Yes. Monthly bills went up precisely because the three year contract is dead, just as the CRTC was warned. The CRTC banning innovative pricing plans like zero rating also has led to less price competition and discouraging product differentiation. In the case of Videotron’s Unlimited Music, the CRTC prohibited a service innovation by a new entrant and denied consumers a chance to save.

On one hand, we want consumers to have more choice, on the other hand certain groups want the only competition to be on the basis of price. If a service provider doesn’t have market power, do we really need to regulate its services and products?

Two sides to every coin.

The issue of spectrum set asides is another one that is more complicated than the average soundbite portrays. On one hand, the new entrants want access to more spectrum in the lower frequency bands, as noted by Christine Dobby in her recent article, which is why they are seeking a set-aside in the 600 MHz auction. On the other hand, Canada’s new entrants in the mobile wireless sector are not start-ups; they are multi-billion dollar vertically integrated communications giants – Shaw and Quebecor.

Quebecor’s Videotron Ltd. now has 16 per cent of wireless subscribers in the province and, after wrapping up expensive investments in building an LTE network, the business now makes a healthy contribution to the telecom division’s free cash flow, which increased by almost $100-million in the first half of this year to $399.5-million.

While Quebecor CEO Pierre Karl Péladeau told The Globe and Mail that Rogers, Bell and TELUS “received swaths of low-band spectrum from the government at no charge when they first set up their cellular networks in the 1980s”, the other side of that issue is that the incumbents have been paying annual license fees for that “free” spectrum. In total, the three companies have paid more than three and a half billion dollars in license fees, with a present value of more than $8.5B in 2017 dollars. This is hardly swaths of spectrum for “no charge”.

Under such considerations, should we still have spectrum set-aside for “new entrants” in the upcoming auction? Is it noteworthy that just last week, Mr. Péladeau criticized a two-tier system for Canadian content obligations, saying it “is blatantly unjust.”

Two sides to every coin.

High quality services at affordable prices creates a difficult tension in implementing communications policy.
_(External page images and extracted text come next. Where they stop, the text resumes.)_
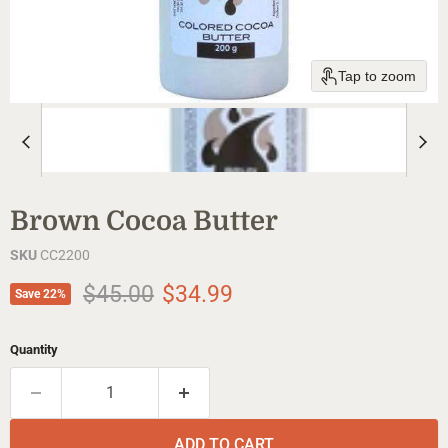
Tap to zoom
Brown Cocoa Butter
SKU
CC2200
Original price
Current price
$45.00
$34.99
Save
22
%
Quantity
ADD TO CART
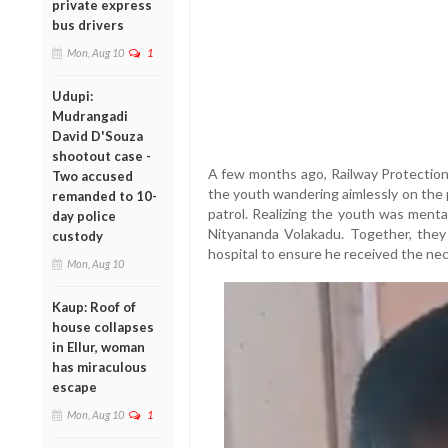
private express
bus drivers
Mon, Aug 10
1
Udupi:
Mudrangadi
David D'Souza
shootout case -
A few months ago, Railway Protection
Two accused
the youth wandering aimlessly on the p
remanded to 10-
patrol. Realizing the youth was menta
day police
Nityananda Volakadu. Together, they 
custody
hospital to ensure he received the nec
Mon, Aug 10
Kaup: Roof of
house collapses
in Ellur, woman
has miraculous
escape
Mon, Aug 10
1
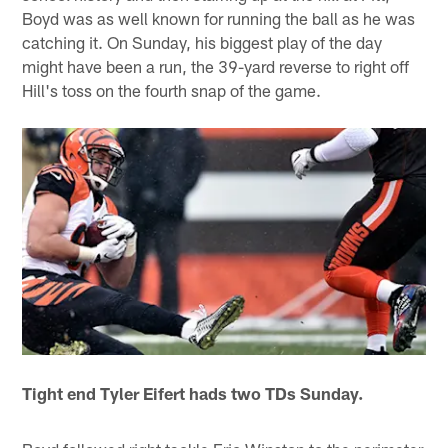
Boyd was as well known for running the ball as he was
catching it. On Sunday, his biggest play of the day
might have been a run, the 39-yard reverse to right off
Hill's toss on the fourth snap of the game.
Tight end Tyler Eifert hads two TDs Sunday.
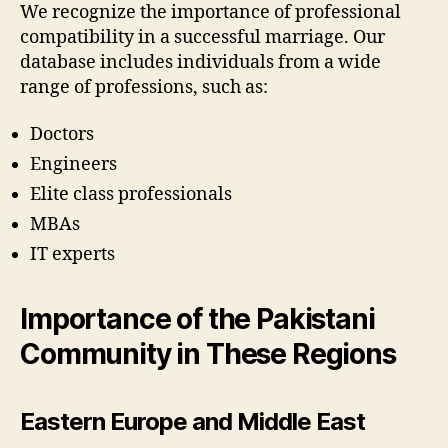
We recognize the importance of professional
compatibility in a successful marriage. Our
database includes individuals from a wide
range of professions, such as:
Doctors
Engineers
Elite class professionals
MBAs
IT experts
Importance of the Pakistani
Community in These Regions
Eastern Europe and Middle East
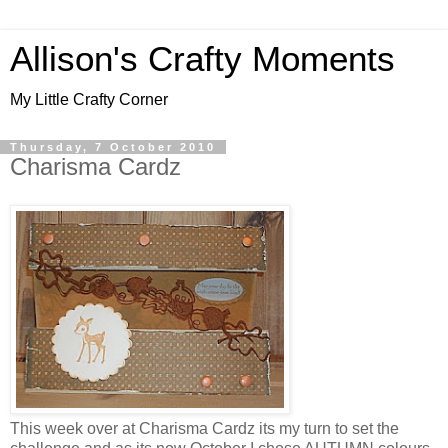
Allison's Crafty Moments
My Little Crafty Corner
Thursday, 7 October 2010
Charisma Cardz
This week over at Charisma Cardz its my turn to set the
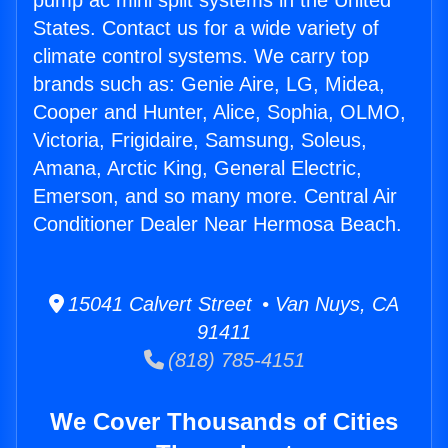
pump ac mini split systems in the United
States. Contact us for a wide variety of
climate control systems. We carry top
brands such as: Genie Aire, LG, Midea,
Cooper and Hunter, Alice, Sophia, OLMO,
Victoria, Frigidaire, Samsung, Soleus,
Amana, Arctic King, General Electric,
Emerson, and so many more. Central Air
Conditioner Dealer Near Hermosa Beach.
15041 Calvert Street • Van Nuys, CA
91411
(818) 785-4151
We Cover Thousands of Cities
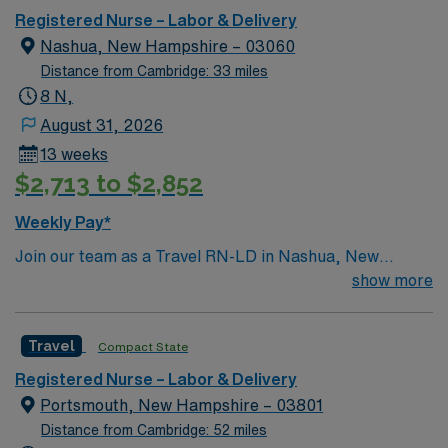
care.
Registered Nurse – Labor & Delivery
Nashua, New Hampshire – 03060
Distance from Cambridge: 33 miles
8 N,
August 31, 2026
13 weeks
$2,713 to $2,852
Weekly Pay*
Join our team as a Travel RN-LD in Nashua, New
Hampshire. Nashua offers a vibrant mix of attractions
show more
and activities for travel healthcare professionals. You’ll
find scenic outdoor spaces like Mine Falls Park, which
Travel
Compact State
features walking and biking trails, picnic areas, and
beautiful views. Holman Stadium is a historic landmark
Registered Nurse – Labor & Delivery
hosting local baseball games and events. For shopping
Portsmouth, New Hampshire – 03801
and dining, Pheasant Lane Mall provides a variety of
Distance from Cambridge: 52 miles
stores and eateries. If you’re seeking adventure, try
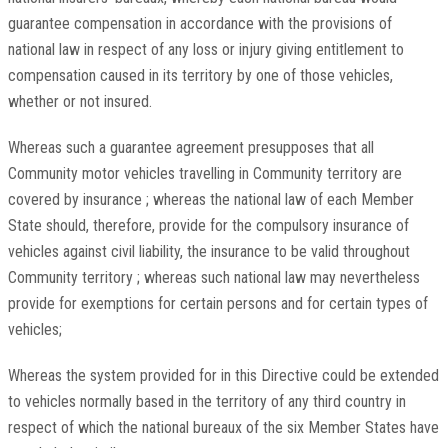
guarantee compensation in accordance with the provisions of
national law in respect of any loss or injury giving entitlement to
compensation caused in its territory by one of those vehicles,
whether or not insured.
Whereas such a guarantee agreement presupposes that all
Community motor vehicles travelling in Community territory are
covered by insurance ; whereas the national law of each Member
State should, therefore, provide for the compulsory insurance of
vehicles against civil liability, the insurance to be valid throughout
Community territory ; whereas such national law may nevertheless
provide for exemptions for certain persons and for certain types of
vehicles;
Whereas the system provided for in this Directive could be extended
to vehicles normally based in the territory of any third country in
respect of which the national bureaux of the six Member States have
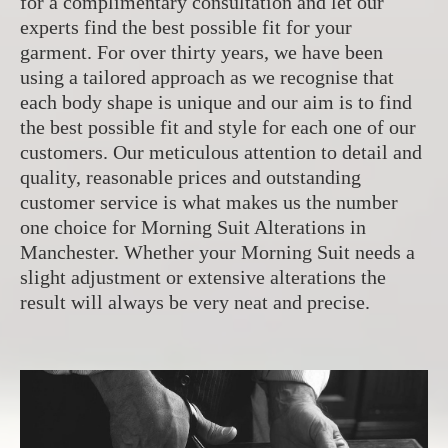
for a complimentary consultation and let our
experts find the best possible fit for your
garment. For over thirty years, we have been
using a tailored approach as we recognise that
each body shape is unique and our aim is to find
the best possible fit and style for each one of our
customers. Our meticulous attention to detail and
quality, reasonable prices and outstanding
customer service is what makes us the number
one choice for Morning Suit Alterations in
Manchester. Whether your Morning Suit needs a
slight adjustment or extensive alterations the
result will always be very neat and precise.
What is affordable for some is different than what is considered affordable for others. As I have written before, perhaps our focus should be looking at the issue of affordability by “Looking at who, not just where.”

That would require increased product and service flexibility and the ability for service providers to differentiate themselves. Do we really expect increased competition to emerge from heavy handed government regulation?